== What needs to be done ==
Exact copy, no pictures: set down every entry below as written.

(Saved data entries)
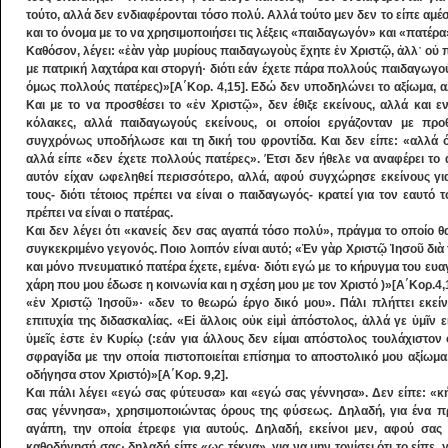
τούτο, αλλά δεν ενδιαφέρονται τόσο πολύ. Αλλά τούτο μεν δεν το είπε αμ
και το όνομα με το να χρησιμοποιήσει τις λέξεις «παιδαγωγόν» και «πατέρα
Καθόσον, λέγει: «ἐὰν γὰρ μυρίους παιδαγωγοὺς ἔχητε ἐν Χριστῷ, ἀλλ᾿ οὐ
με πατρική λαχτάρα και στοργή· διότι εάν έχετε πάρα πολλούς παιδαγωγού
όμως πολλούς πατέρες)»[Α΄Κορ. 4,15]. Εδώ δεν υποδηλώνει το αξίωμα, α
Και με το να προσθέσει το «ἐν Χριστῷ», δεν έθιξε εκείνους, αλλά και ε
κόλακες, αλλά παιδαγωγούς εκείνους, οι οποίοι εργάζονταν με προ
συγχρόνως υποδήλωσε και τη δική του φροντίδα. Και δεν είπε: «αλλά 
αλλά είπε «δεν έχετε πολλούς πατέρες». Έτσι δεν ήθελε να αναφέρει το 
αυτόν είχαν ωφεληθεί περισσότερο, αλλά, αφού συγχώρησε εκείνους για
τους- διότι τέτοιος πρέπει να είναι ο παιδαγωγός- κρατεί για τον εαυτό 
πρέπει να είναι ο πατέρας.
Και δεν λέγει ότι «κανείς δεν σας αγαπά τόσο πολύ», πράγμα το οποίο θ
συγκεκριμένο γεγονός. Ποιο λοιπόν είναι αυτό; «Ἐν γὰρ Χριστῷ Ἰησοῦ διὰ
και μόνο πνευματικό πατέρα έχετε, εμένα· διότι εγώ με το κήρυγμα του ευ
χάρη που μου έδωσε η κοινωνία και η σχέση μου με τον Χριστό )»[Α΄Κορ.4,
«ἐν Χριστῷ Ἰησοῦ»· «δεν το θεωρώ έργο δικό μου». Πάλι πλήττει εκείν
επιτυχία της διδασκαλίας. «Εἰ ἄλλοις οὐκ εἰμὶ ἀπόστολος, ἀλλά γε ὑμῖν 
ὑμεῖς ἐστε ἐν Κυρίῳ (:εάν για άλλους δεν είμαι απόστολος τουλάχιστον 
σφραγίδα με την οποία πιστοποιείται επίσημα το αποστολικό μου αξίωμα,
οδήγησα στον Χριστό)»[Α΄Κορ. 9,2].
Και πάλι λέγει «εγώ σας φύτευσα» και «εγώ σας γέννησα». Δεν είπε: «κ
σας γέννησα», χρησιμοποιώντας όρους της φύσεως. Δηλαδή, για ένα πρ
αγάπη, την οποία έτρεφε για αυτούς. Δηλαδή, εκείνοι μεν, αφού σας
καθοδήγησή σας· δηλαδή είπε «ως τέκνα», για να μην τονίσει ότι το είπε,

== Response ==
τούτο, αλλά δεν ενδιαφέρονται τόσο πολύ. Αλλά τούτο μεν δεν το είπε αμ
και το όνομα με το να χρησιμοποιήσει τις λέξεις «παιδαγωγόν» και «πατέρα
Καθόσον, λέγει: «ἐὰν γὰρ μυρίους παιδαγωγοὺς ἔχητε ἐν Χριστῷ, ἀλλ᾿ οὐ
με πατρική λαχτάρα και στοργή· διότι εάν έχετε πάρα πολλούς παιδαγωγού
όμως πολλούς πατέρες)»[Α΄Κορ. 4,15]. Εδώ δεν υποδηλώνει το αξίωμα, α
Και με το να προσθέσει το «ἐν Χριστῷ», δεν έθιξε εκείνους, αλλά και ε
κόλακες, αλλά παιδαγωγούς εκείνους, οι οποίοι εργάζονταν με προ
συγχρόνως υποδήλωσε και τη δική του φροντίδα. Και δεν είπε: «αλλά 
αλλά είπε «δεν έχετε πολλούς πατέρες». Έτσι δεν ήθελε να αναφέρει το 
αυτόν είχαν ωφεληθεί περισσότερο, αλλά, αφού συγχώρησε εκείνους για
τους- διότι τέτοιος πρέπει να είναι ο παιδαγωγός- κρατεί για τον εαυτό 
πρέπει να είναι ο πατέρας.
Και δεν λέγει ότι «κανείς δεν σας αγαπά τόσο πολύ», πράγμα το οποίο θ
συγκεκριμένο γεγονός. Ποιο λοιπόν είναι αυτό; «Ἐν γὰρ Χριστῷ Ἰησοῦ διὰ
και μόνο πνευματικό πατέρα έχετε, εμένα· διότι εγώ με το κήρυγμα του ευ
χάρη που μου έδωσε η κοινωνία και η σχέση μου με τον Χριστό )»[Α΄Κορ.4,
«ἐν Χριστῷ Ἰησοῦ»· «δεν το θεωρώ έργο δικό μου». Πάλι πλήττει εκείν
επιτυχία της διδασκαλίας. «Εἰ ἄλλοις οὐκ εἰμὶ ἀπόστολος, ἀλλά γε ὑμῖν 
ὑμεῖς ἐστε ἐν Κυρίῳ (:εάν για άλλους δεν είμαι απόστολος τουλάχιστον 
σφραγίδα με την οποία πιστοποιείται επίσημα το αποστολικό μου αξίωμα,
οδήγησα στον Χριστό)»[Α΄Κορ. 9,2].
Και πάλι λέγει «εγώ σας φύτευσα» και «εγώ σας γέννησα». Δεν είπε: «κ
σας γέννησα», χρησιμοποιώντας όρους της φύσεως. Δηλαδή, για ένα πρ
αγάπη, την οποία έτρεφε για αυτούς. Δηλαδή, εκείνοι μεν, αφού σας
καθοδήγησή σας· δηλαδή είπε «ως τέκνα», για να μην τονίσει ότι το είπε,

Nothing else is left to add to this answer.